An image of the Mona Lisa

I strongly believe this ending sequence is the only way this story could have concluded for the reason writer Olatiwa Karade explains best: “As Black women, the responsibility of proving we are deserving of humanity rests on our shoulders.” In this world that lacks many realistic options for surviving societal adversity, victims of systemic oppression will often resort to violence, an imitation of the brutal culture wealthy oppressors sentence us to daily. That cycle of violence desperately needs to be halted, but oppressed individuals are not afforded the tools to prevent occurrences of harm against us and/or against others like us. The onus should not be placed on those most under threat of violence to call out abuse; however, as long as the capitalist state we reside in continues to welcome politics of disposability—and as long as marginalized communities keep replicating that behavior in reaction—this reality will remain. The temporary answer for many is to therefore redirect the focus of their violence and utilize it for revolutionary resistance rather than replicating oppressive brutality, much like Helen displayed in the end by disrupting every possible avenue for Miles to have walked away from the night having avoided any consequences for his crimes. We can find real-world examples of oppressed communities using revolutionary violence in the historical events of Stonewall and Ferguson.

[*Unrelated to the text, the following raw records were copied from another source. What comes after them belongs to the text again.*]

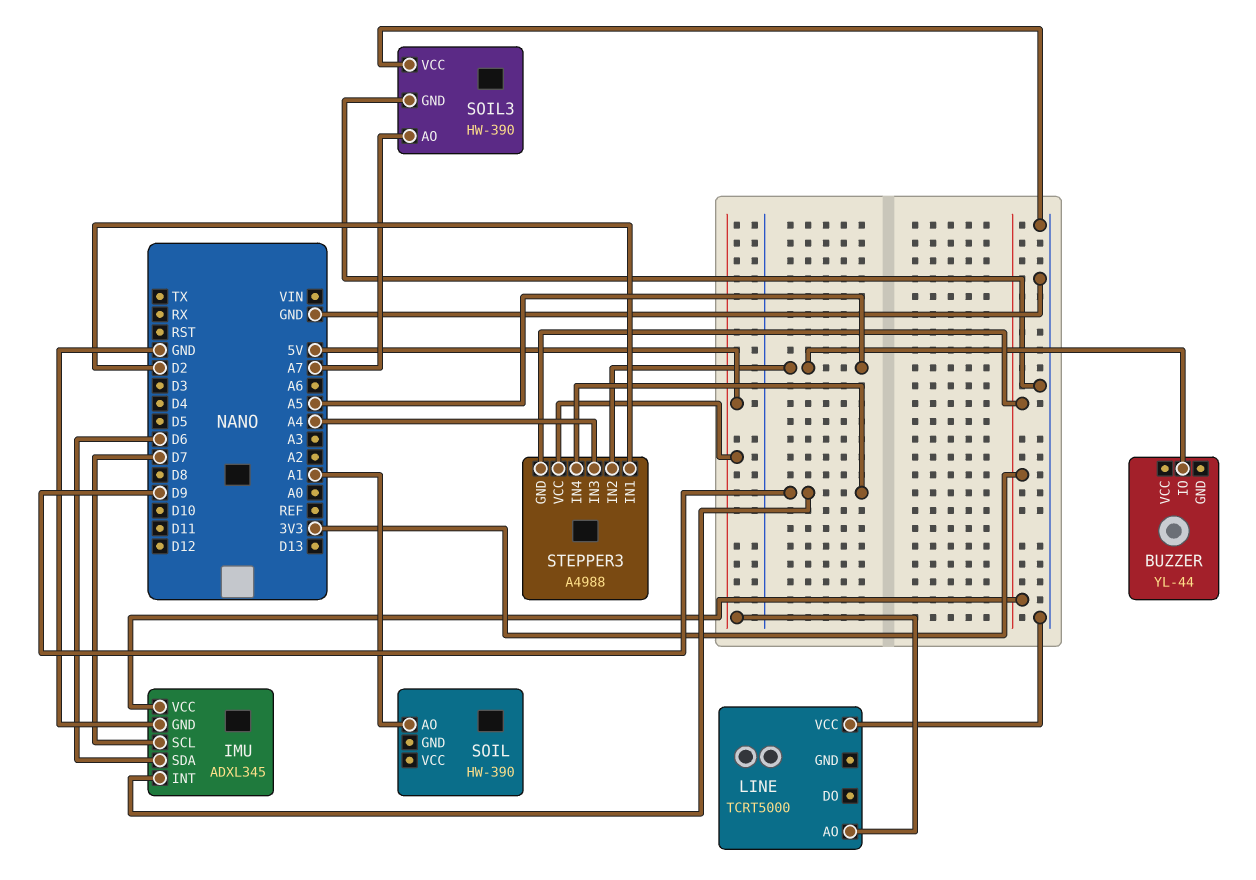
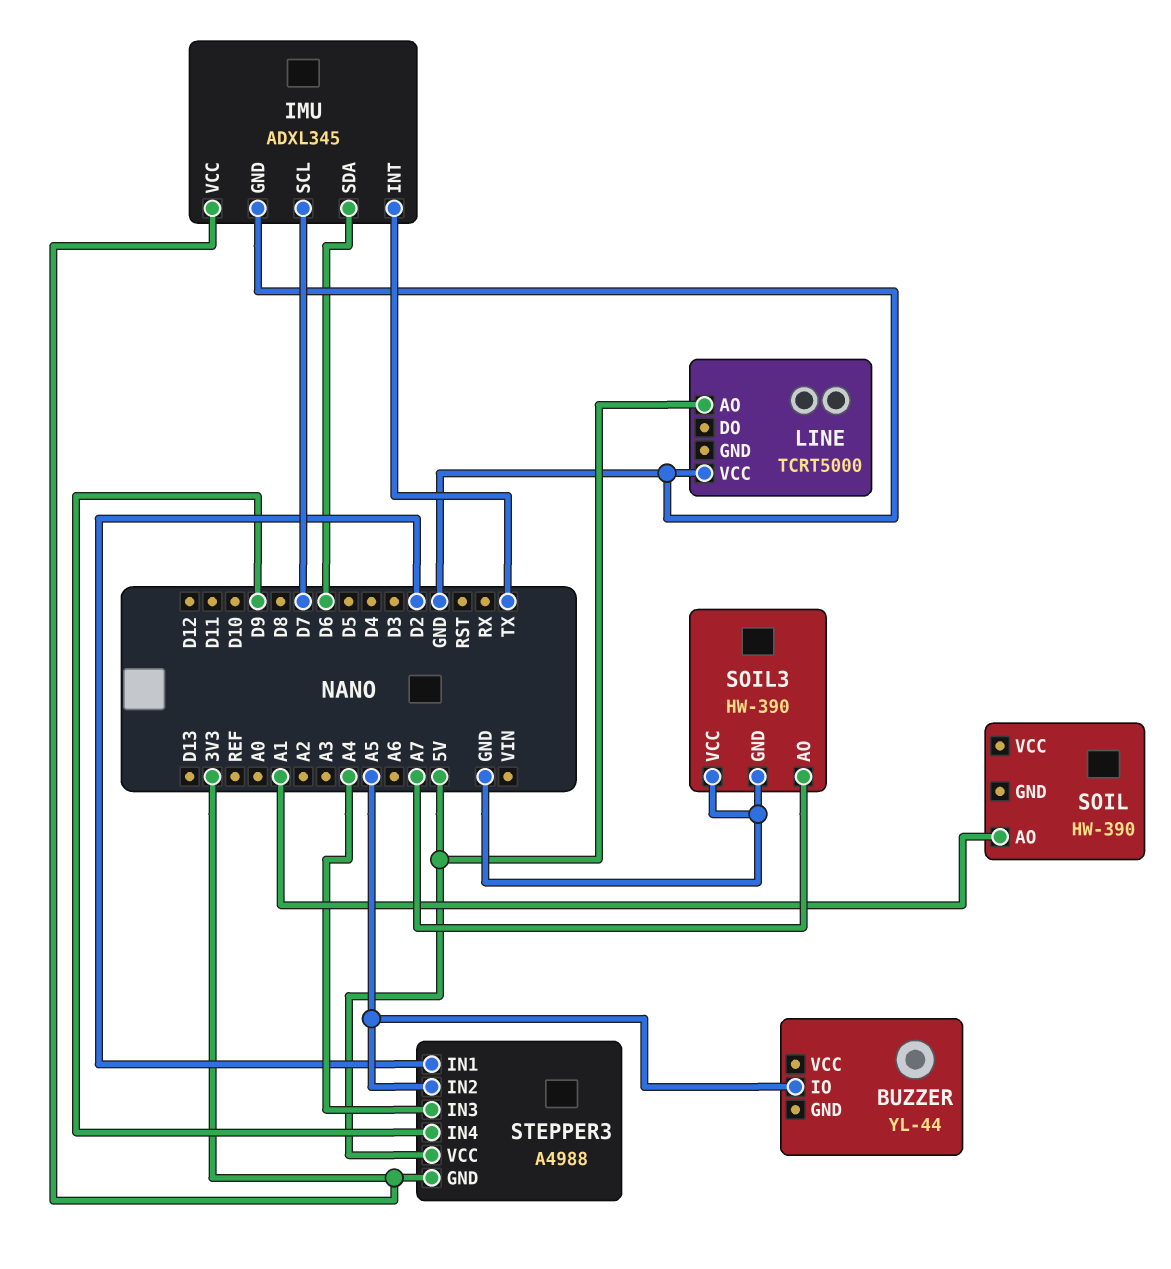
IMU pin INT: D9 -> TX

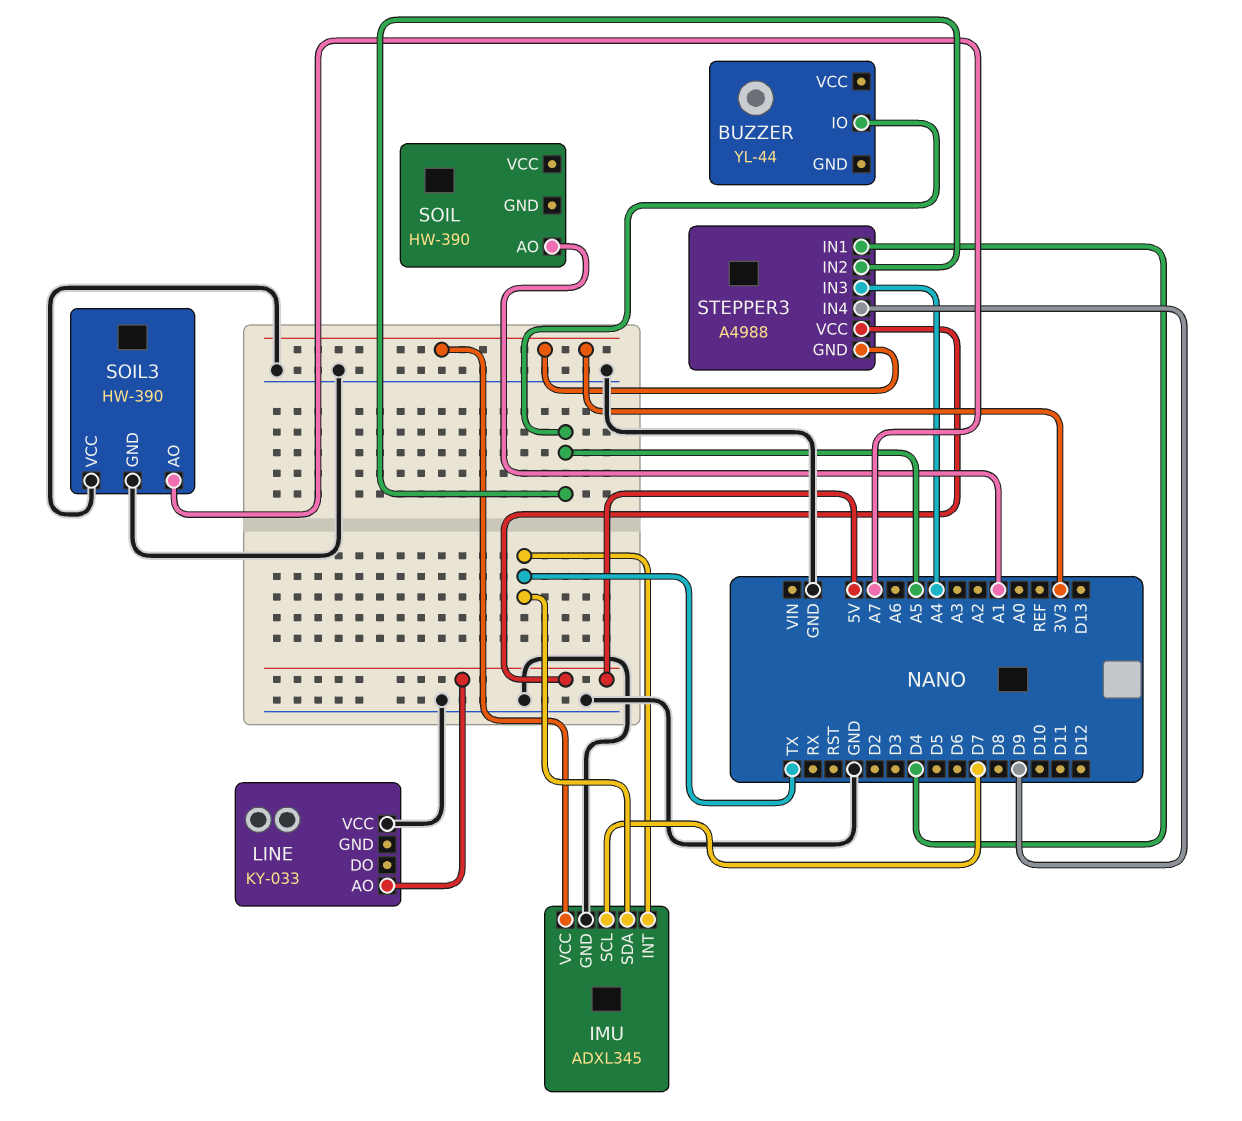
IMU pin SDA: D6 -> TX
LINE: TCRT5000 -> KY-033
STEPPER3 pin IN1: D2 -> D4

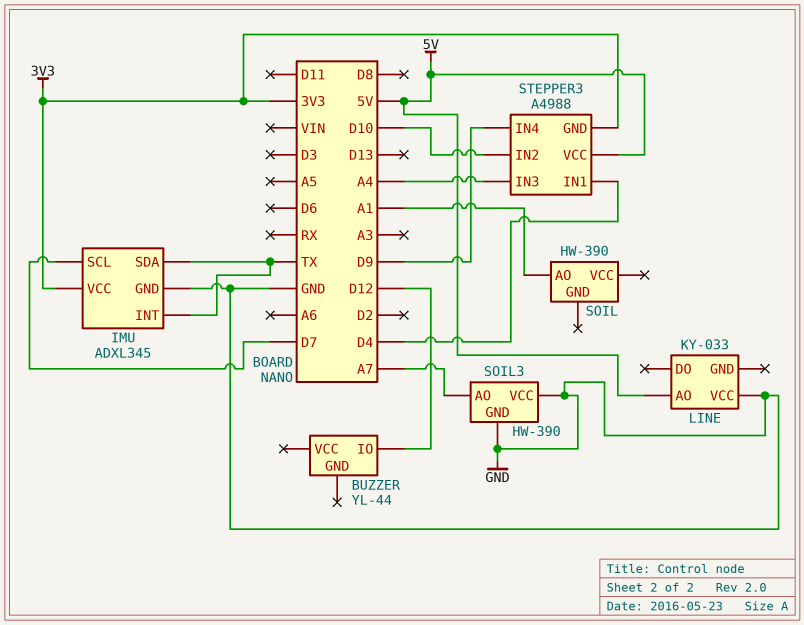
BUZZER pin IO: A5 -> D12
STEPPER3 pin IN2: A5 -> D10

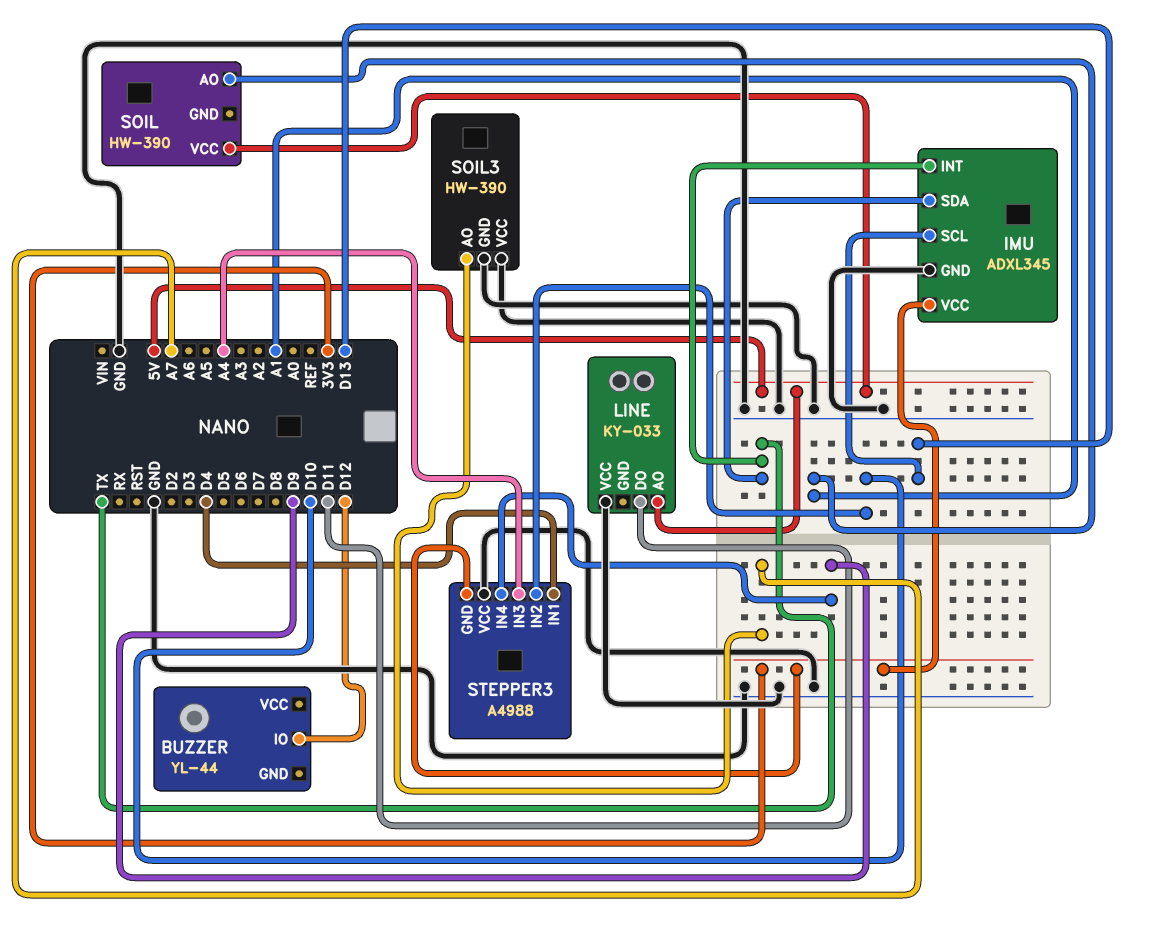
IMU pin SCL: D7 -> D13
LINE pin DO: none -> D11
SOIL pin VCC: none -> 5V
STEPPER3 pin VCC: 5V -> GND

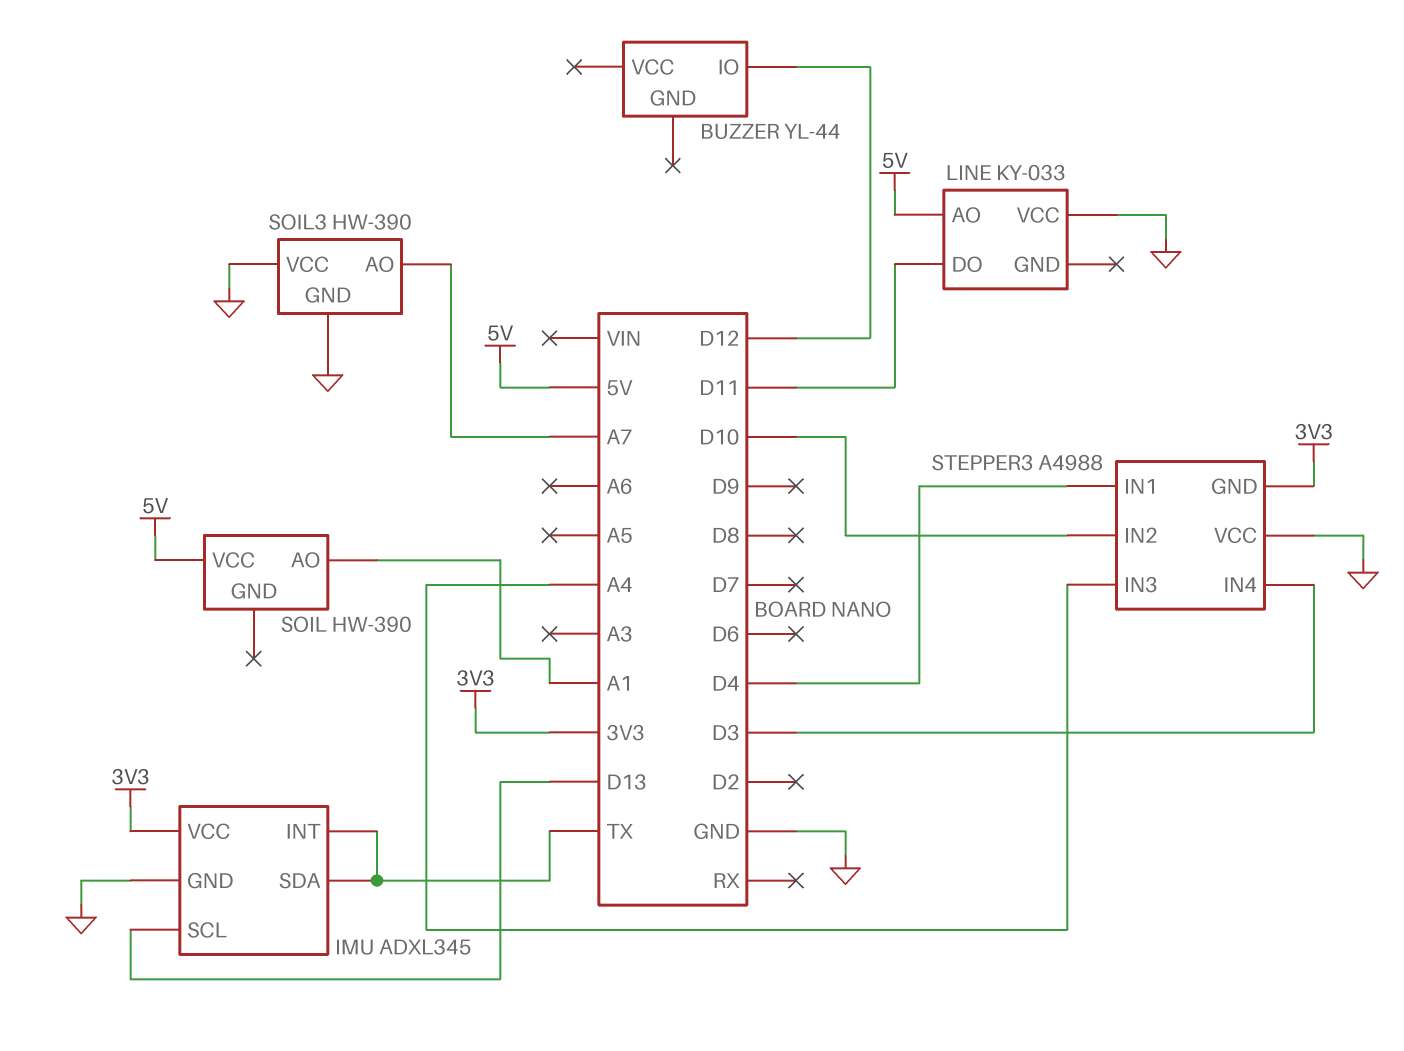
STEPPER3 pin IN4: D9 -> D3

Without many (if any) alternate pathways for survival, Black women work hard to “turn grief into action” every single day. In September of 1832, the first public speech by an American woman was given by Maria Stewart, a Black woman. To a sizable audience of her fellow women—who, like her, were deprived of most so-called unalienable rights—she asked, “Why Sit Ye Here and Die?”


Black women will always pursue “forward, against all odds, to effect sustained change, individually, locally, and nationally.” No matter the degree to which society endeavors to dispose of and ignore us, Black women’s radical resilience in the face of harm will always be ever-present throughout the course of history.


The very last shot of the film is of Helen, sitting with her hands crossed lightly in her lap, basked in a fiery moon glow, staring directly at the audience, lips pursed in what could either be a smile or a frown—almost exactly like the Mona Lisa. It’s a relieving resolution, but not necessarily a happy one. More than anything, it is deeply radical. In alignment with Sims’ description of Glass Onion as a whole, an emotion underlying this very last shot of the film is, undeniably, anger.


Overall, what the misogynoir apparent in Glass Onion should make us want to interrogate is how Black women without the positions of power afforded to women like Cassandra Brand or Megan Thee Stallion are constantly being forced to navigate misogynoir, to navigate being broadly perceived as disposable. As described by Marc Lamont Hill, misogynoir “is a microcosm of a broader white-supremacist society that refuses to see Black women and girls as worthy of love, care, protection, safety, and dignity.”


Out of everyone, even though we are frequently deeply educated, Black women are the most likely to be living in poverty. In a more recently manifested offshoot of this issue, Black women have a higher chance of dying from COVID-19 due to making up a larger percentage of essential workers. “In the twenty-first century, Black women’s and girls’ status is one of perpetual vulnerability and disposability.”


Constantly, Black girls and women of all ages are being subject to violence. Mental, emotional, physical, sexual, etc. From various institutions, from various interpersonal relationships. Not all of it is fatal, but if it hurts that Black girl, then it’s devastating just the same.


Rian Johnson says that writing Glass Onion came “from a place of just wanting to scream about a lot of things.” and it showed. Many Black women have walked away from this film having related deeply to Janelle Monae’s portrayal of what it means to be us, and ultimately feeling less alone. One day this experience of visibility—of acknowledgment—will not be such a fleeting thing for Black women. Until then, a third Knives Out film is already confirmed for production. Hopefully, it is able to emulate—as well as surpass—its two predecessors in all the right ways.